_Source document_
There were of course no easy answers. One student wisely said she would vote with candidates who addressed the problems humanely and realistically, allowing for the problems we have already allowed to escalate. Another topic of discussion focused on free speech and flag, Koran and book burning. It was generally agreed that if we live in country with free speech laws, then there will occasionally be things we don't want to hear, or see set on fire.

Two representatives from the New York Times Reading Program (another first year initiative) were in attendance and impressed with Sage's town hall approach to Constitution Day, raising provocative issues then allowing students free expression. My colleague in WORLD, Dr. Sybillyn Jennings, calls it the "pedagogy of voice", that is, giving the students a place to speak aloud the ideas that they are developing. Without too much horn tooting, it is something we do well at Sage.

_Dataset records_

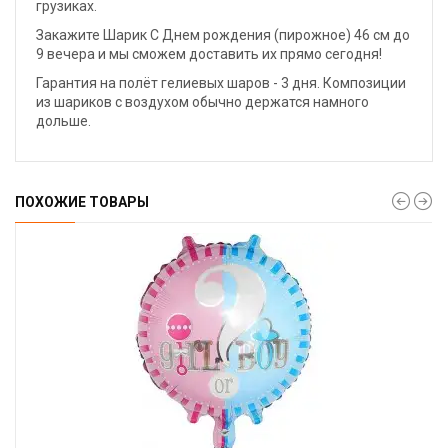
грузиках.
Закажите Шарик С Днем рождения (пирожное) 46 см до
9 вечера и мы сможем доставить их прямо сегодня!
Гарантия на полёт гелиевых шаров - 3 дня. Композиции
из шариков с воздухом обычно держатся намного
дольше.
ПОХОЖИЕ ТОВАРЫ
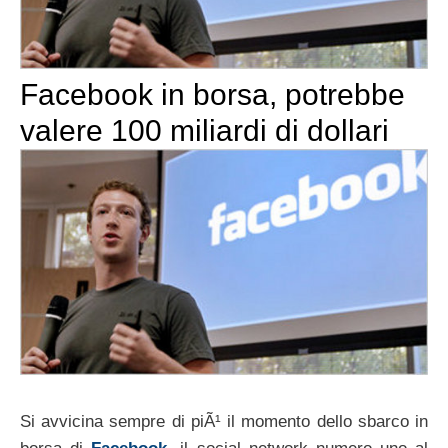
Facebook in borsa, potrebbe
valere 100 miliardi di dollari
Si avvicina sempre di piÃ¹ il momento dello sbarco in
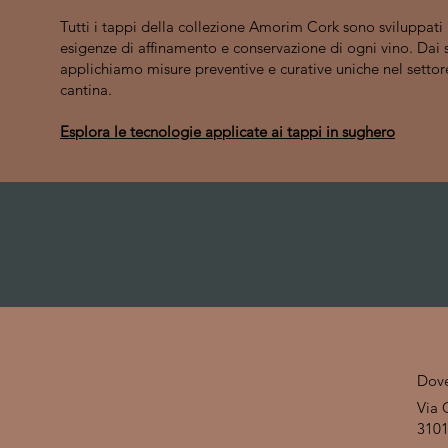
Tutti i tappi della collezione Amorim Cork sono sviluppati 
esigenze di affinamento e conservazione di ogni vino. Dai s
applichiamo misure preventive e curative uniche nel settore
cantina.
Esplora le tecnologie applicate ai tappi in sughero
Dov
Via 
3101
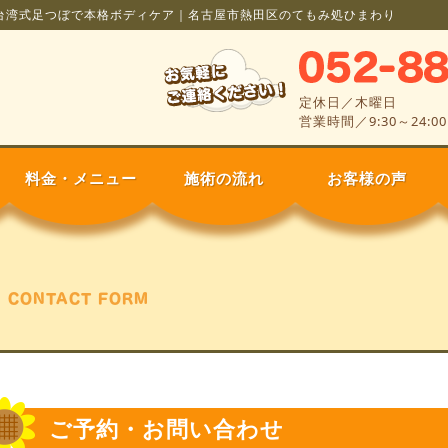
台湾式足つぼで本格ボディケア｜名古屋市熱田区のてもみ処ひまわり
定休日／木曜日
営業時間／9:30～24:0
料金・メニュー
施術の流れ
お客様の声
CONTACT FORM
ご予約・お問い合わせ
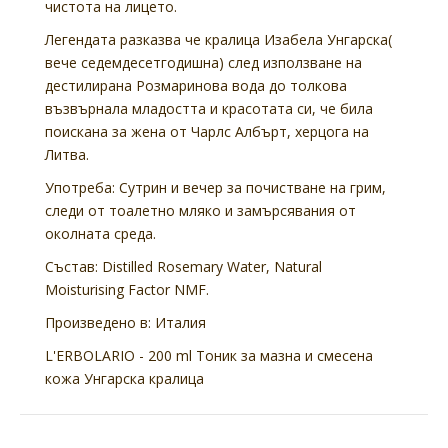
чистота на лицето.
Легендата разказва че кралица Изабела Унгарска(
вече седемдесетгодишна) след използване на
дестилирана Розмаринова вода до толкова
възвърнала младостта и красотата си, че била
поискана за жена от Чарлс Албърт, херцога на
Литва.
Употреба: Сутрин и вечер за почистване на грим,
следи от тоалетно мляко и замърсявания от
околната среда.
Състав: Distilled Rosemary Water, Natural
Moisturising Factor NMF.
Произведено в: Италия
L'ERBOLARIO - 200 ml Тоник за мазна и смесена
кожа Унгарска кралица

--

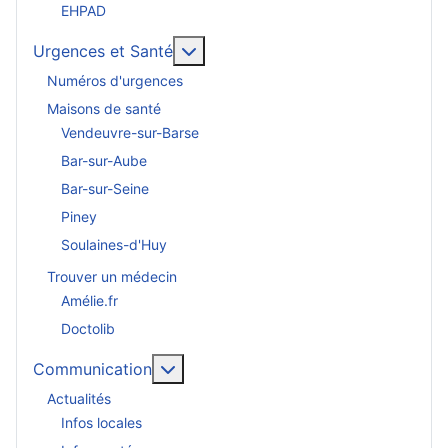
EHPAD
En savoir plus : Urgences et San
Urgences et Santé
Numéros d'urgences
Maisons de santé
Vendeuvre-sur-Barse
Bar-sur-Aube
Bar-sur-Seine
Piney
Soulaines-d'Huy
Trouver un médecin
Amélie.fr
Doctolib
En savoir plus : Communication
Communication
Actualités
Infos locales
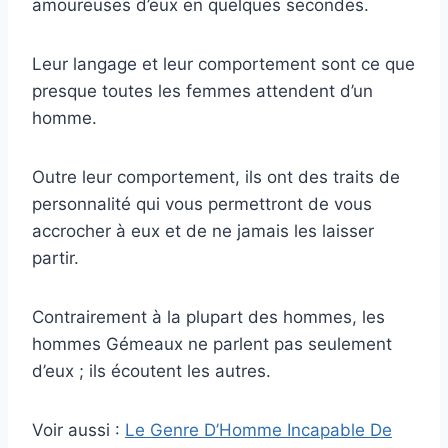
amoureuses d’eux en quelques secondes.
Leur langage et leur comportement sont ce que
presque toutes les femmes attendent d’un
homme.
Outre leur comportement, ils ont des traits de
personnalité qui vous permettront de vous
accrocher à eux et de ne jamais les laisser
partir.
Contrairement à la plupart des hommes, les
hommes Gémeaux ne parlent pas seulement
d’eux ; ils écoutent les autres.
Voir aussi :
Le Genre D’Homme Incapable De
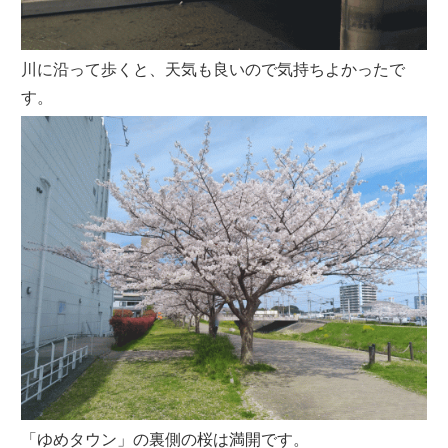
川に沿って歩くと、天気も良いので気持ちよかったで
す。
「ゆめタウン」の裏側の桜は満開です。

_Exercise_
In the Constitution Day passage, what name does Dr. Sybillyn Jennings give to giving students a place to speak aloud the ideas they are developing? The items have no connection to the Constitution Day passage.

_Written answer_
The "pedagogy of voice".